Task to complete
If a line in the entries contains the word "milloin", list it.

# # # # #

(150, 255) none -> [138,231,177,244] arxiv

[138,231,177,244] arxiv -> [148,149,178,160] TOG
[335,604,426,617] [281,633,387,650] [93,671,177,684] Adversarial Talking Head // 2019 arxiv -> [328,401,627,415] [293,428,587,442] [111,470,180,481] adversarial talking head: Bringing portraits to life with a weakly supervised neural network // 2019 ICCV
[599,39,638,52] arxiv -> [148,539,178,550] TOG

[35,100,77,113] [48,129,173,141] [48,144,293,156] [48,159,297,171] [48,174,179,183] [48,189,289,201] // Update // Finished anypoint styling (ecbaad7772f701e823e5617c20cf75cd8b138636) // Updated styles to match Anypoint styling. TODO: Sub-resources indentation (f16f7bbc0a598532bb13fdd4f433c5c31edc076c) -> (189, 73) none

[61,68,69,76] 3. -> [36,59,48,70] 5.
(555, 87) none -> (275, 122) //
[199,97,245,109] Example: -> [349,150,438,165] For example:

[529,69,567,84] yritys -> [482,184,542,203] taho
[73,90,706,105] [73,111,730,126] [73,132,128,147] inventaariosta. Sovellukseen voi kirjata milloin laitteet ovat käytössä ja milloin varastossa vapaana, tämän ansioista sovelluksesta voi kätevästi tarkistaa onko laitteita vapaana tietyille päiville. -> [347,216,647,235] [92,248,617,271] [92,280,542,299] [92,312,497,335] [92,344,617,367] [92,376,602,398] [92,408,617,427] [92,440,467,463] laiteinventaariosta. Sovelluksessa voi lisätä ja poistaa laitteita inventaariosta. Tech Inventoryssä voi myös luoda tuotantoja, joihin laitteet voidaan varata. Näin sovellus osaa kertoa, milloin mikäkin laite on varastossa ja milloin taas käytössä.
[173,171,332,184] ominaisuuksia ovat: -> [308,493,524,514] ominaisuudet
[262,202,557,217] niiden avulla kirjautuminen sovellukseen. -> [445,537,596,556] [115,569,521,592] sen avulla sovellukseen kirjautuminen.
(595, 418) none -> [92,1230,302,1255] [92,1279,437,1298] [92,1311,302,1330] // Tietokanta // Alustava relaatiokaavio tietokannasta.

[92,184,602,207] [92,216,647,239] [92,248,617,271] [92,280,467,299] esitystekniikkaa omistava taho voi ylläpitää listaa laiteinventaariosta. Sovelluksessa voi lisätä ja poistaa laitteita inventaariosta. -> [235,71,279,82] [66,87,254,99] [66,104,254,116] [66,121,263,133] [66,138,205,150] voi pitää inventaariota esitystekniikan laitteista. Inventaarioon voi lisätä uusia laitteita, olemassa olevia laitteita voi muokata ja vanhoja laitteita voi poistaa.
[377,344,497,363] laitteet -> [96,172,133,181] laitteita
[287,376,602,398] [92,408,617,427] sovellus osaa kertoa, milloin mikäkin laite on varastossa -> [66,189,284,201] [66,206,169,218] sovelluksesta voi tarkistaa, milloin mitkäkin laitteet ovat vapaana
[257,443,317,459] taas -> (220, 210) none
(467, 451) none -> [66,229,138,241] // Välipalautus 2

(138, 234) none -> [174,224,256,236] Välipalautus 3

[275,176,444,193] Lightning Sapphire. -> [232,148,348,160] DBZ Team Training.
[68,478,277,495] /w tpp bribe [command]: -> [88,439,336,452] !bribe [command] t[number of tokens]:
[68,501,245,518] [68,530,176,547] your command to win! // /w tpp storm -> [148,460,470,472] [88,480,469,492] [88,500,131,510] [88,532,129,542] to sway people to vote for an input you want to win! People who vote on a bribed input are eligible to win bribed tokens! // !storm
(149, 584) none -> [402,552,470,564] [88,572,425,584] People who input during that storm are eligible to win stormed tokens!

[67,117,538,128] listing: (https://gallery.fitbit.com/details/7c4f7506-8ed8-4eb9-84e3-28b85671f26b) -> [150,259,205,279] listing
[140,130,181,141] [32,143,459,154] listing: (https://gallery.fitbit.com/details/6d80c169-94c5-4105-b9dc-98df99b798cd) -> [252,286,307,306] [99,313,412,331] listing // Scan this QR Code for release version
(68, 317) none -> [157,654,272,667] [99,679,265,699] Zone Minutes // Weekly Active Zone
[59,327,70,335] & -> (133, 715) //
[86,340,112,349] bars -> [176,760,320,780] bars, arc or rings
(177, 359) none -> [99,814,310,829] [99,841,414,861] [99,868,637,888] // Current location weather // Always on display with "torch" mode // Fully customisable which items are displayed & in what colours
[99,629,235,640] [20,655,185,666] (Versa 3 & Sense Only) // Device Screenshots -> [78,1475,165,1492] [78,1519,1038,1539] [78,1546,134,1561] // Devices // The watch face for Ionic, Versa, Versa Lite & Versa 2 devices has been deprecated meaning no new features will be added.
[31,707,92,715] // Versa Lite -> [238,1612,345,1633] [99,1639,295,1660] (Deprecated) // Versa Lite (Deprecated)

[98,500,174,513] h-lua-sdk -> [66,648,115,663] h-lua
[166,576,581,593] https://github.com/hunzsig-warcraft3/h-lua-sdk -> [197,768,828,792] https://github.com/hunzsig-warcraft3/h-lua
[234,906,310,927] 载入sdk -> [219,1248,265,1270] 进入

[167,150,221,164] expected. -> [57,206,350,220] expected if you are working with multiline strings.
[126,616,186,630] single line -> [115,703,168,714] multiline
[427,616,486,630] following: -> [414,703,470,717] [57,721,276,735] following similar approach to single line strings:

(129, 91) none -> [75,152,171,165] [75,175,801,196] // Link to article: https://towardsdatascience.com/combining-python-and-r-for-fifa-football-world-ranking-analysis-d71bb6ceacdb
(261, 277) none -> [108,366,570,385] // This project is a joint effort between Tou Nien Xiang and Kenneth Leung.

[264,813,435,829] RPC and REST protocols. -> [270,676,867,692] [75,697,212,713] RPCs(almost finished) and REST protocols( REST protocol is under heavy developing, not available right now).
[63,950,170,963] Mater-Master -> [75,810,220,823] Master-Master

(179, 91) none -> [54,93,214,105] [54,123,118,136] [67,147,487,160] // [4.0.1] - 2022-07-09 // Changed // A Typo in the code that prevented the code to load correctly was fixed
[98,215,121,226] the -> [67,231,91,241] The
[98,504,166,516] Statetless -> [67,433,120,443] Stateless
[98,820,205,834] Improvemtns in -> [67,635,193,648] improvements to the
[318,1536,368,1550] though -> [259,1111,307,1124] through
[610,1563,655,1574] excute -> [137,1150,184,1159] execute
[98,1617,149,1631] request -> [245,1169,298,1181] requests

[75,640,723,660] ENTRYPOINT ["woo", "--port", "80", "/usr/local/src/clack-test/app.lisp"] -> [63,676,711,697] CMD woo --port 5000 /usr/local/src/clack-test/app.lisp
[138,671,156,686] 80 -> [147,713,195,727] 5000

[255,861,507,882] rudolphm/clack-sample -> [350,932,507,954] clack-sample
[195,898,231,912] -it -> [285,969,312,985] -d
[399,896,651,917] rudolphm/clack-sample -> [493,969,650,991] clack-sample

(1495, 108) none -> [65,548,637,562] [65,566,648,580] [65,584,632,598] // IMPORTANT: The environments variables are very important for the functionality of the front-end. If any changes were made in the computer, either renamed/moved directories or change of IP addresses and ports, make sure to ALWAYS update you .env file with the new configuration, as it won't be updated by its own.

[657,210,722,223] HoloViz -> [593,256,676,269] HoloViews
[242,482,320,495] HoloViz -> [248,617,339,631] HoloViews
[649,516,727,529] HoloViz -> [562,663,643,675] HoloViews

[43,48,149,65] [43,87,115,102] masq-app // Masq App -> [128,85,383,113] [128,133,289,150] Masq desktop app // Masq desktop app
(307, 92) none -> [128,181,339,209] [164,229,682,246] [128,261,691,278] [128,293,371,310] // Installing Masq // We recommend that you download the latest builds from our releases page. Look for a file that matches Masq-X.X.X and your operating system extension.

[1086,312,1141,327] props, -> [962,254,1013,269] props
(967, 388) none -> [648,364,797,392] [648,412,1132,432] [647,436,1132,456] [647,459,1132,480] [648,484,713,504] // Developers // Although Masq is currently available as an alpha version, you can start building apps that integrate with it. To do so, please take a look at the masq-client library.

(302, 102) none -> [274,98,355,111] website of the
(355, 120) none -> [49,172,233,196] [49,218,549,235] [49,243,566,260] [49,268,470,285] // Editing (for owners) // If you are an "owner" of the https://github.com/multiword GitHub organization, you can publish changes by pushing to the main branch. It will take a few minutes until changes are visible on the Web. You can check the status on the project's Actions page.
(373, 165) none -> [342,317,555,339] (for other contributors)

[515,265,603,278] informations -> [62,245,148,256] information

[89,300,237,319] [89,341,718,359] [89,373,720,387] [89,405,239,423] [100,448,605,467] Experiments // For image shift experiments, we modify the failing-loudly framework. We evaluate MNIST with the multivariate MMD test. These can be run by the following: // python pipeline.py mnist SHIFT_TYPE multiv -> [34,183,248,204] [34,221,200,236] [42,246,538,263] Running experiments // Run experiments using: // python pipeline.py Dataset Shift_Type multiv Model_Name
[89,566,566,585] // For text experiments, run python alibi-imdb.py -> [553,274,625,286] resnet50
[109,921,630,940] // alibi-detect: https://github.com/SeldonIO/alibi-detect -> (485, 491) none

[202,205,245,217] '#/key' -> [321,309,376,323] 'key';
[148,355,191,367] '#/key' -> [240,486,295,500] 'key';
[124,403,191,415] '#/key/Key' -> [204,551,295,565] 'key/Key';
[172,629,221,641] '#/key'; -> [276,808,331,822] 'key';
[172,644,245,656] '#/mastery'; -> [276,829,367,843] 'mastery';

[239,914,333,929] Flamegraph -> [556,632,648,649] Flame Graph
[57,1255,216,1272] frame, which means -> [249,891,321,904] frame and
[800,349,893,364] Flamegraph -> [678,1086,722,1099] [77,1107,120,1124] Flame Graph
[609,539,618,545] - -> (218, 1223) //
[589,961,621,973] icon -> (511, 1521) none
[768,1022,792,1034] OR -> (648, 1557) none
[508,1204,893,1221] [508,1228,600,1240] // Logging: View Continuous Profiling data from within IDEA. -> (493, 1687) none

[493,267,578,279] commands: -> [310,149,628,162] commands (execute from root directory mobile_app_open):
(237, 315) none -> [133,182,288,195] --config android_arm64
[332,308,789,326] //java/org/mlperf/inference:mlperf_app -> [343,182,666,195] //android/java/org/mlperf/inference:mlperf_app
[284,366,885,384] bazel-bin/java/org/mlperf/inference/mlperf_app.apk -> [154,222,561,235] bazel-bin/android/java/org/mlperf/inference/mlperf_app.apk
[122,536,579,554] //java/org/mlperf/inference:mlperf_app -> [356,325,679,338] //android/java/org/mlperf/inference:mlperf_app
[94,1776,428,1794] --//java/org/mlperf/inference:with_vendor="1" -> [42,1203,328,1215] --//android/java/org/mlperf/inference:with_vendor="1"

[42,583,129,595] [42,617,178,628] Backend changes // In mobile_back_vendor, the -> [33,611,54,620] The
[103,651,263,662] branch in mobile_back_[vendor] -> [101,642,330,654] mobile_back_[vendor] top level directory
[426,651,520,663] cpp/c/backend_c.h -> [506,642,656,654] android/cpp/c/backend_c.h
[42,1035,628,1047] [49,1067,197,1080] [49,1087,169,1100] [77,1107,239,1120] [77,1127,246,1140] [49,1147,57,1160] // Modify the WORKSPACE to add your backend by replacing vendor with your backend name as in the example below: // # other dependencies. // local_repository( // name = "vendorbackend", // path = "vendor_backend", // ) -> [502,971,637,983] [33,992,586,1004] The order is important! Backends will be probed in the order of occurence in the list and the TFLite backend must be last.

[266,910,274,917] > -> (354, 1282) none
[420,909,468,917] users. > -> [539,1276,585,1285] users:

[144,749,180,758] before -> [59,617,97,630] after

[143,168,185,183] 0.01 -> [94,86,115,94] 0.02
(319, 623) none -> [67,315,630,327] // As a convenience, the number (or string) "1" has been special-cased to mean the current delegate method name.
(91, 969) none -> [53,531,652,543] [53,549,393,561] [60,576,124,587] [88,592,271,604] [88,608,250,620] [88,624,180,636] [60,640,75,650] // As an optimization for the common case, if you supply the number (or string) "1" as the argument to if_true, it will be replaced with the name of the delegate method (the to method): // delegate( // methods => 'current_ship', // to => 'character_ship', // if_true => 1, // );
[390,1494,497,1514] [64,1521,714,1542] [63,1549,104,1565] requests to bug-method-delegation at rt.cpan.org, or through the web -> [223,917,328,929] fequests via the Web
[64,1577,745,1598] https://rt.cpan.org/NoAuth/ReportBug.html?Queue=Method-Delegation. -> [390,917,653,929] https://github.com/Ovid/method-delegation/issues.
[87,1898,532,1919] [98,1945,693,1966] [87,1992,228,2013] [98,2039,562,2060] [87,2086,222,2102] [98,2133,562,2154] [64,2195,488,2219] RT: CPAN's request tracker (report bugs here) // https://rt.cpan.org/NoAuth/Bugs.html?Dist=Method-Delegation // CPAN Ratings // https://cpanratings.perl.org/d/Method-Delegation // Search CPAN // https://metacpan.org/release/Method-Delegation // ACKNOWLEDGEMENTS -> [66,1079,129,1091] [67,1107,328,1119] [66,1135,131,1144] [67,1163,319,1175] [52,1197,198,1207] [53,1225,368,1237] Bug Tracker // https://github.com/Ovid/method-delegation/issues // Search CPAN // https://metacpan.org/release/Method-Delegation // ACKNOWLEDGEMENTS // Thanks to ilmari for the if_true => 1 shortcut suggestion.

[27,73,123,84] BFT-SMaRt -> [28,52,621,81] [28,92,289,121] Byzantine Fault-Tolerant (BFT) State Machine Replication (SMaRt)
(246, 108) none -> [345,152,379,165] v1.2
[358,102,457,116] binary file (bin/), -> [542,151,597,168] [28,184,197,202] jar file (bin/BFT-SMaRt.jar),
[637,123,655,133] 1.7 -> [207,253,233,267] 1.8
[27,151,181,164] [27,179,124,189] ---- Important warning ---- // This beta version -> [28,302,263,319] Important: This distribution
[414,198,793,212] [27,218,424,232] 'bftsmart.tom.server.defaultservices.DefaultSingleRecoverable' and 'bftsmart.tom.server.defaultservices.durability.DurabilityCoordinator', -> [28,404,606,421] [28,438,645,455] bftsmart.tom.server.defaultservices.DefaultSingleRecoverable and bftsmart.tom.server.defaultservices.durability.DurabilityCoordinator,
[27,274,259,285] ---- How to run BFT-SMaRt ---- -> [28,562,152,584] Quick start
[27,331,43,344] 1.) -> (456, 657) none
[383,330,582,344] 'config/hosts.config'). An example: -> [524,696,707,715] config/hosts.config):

# # # # #

Result
[73,90,706,105] [73,111,730,126] [73,132,128,147] inventaariosta. Sovellukseen voi kirjata milloin laitteet ovat käytössä ja milloin varastossa vapaana, tämän ansioista sovelluksesta voi kätevästi tarkistaa onko laitteita vapaana tietyille päiville. -> [347,216,647,235] [92,248,617,271] [92,280,542,299] [92,312,497,335] [92,344,617,367] [92,376,602,398] [92,408,617,427] [92,440,467,463] laiteinventaariosta. Sovelluksessa voi lisätä ja poistaa laitteita inventaariosta. Tech Inventoryssä voi myös luoda tuotantoja, joihin laitteet voidaan varata. Näin sovellus osaa kertoa, milloin mikäkin laite on varastossa ja milloin taas käytössä.
[287,376,602,398] [92,408,617,427] sovellus osaa kertoa, milloin mikäkin laite on varastossa -> [66,189,284,201] [66,206,169,218] sovelluksesta voi tarkistaa, milloin mitkäkin laitteet ovat vapaana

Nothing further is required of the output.